* [TASK DESCRIPTION] Copy the material below word for word, beginning at the line that contains "Which series has the widest spread of values?" and going on through the line that contains "Read this box", with both of those lines included.

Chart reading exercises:
+-------+
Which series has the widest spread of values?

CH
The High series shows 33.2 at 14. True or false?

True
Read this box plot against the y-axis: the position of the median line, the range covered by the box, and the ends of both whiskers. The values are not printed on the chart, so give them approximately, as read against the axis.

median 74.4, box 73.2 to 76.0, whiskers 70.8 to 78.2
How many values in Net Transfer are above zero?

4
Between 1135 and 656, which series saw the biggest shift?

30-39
+-------+
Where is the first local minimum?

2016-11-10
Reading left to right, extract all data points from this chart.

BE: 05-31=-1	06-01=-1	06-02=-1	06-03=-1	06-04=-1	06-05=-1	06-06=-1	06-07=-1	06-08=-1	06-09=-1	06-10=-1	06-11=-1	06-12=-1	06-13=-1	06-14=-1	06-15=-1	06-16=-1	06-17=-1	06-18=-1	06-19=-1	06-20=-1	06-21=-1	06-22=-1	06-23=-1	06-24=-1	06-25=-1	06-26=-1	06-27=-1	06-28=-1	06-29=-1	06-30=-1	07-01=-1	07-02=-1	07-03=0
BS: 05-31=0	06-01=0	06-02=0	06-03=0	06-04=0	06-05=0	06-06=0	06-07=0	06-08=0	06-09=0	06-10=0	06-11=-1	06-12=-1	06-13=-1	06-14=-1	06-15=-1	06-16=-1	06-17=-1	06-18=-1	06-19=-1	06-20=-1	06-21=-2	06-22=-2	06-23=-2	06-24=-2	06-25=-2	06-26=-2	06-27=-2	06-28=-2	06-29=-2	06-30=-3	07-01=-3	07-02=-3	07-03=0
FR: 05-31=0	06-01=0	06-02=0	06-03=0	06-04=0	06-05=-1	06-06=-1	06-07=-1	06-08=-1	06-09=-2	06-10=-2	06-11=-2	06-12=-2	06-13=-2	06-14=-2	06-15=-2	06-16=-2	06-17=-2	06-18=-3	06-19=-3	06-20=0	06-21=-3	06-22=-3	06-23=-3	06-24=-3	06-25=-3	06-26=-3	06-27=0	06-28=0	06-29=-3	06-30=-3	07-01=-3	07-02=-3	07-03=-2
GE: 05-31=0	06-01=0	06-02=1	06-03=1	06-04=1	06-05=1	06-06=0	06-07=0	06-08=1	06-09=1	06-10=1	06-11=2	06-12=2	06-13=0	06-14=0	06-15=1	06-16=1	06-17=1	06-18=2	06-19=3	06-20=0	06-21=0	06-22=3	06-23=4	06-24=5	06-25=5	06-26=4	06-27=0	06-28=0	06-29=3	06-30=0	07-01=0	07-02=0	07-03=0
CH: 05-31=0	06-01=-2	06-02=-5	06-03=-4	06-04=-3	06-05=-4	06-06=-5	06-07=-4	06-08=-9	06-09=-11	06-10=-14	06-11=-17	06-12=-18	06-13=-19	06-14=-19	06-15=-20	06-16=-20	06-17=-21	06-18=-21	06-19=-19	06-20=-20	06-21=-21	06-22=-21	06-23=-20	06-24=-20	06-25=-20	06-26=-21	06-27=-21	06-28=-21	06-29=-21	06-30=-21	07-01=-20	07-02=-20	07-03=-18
+-------+
* [OUTPUT OF THE EXERCISE]
Which series has the widest spread of values?

CH
The High series shows 33.2 at 14. True or false?

True
Read this box plot against the y-axis: the position of the median line, the range covered by the box, and the ends of both whiskers. The values are not printed on the chart, so give them approximately, as read against the axis.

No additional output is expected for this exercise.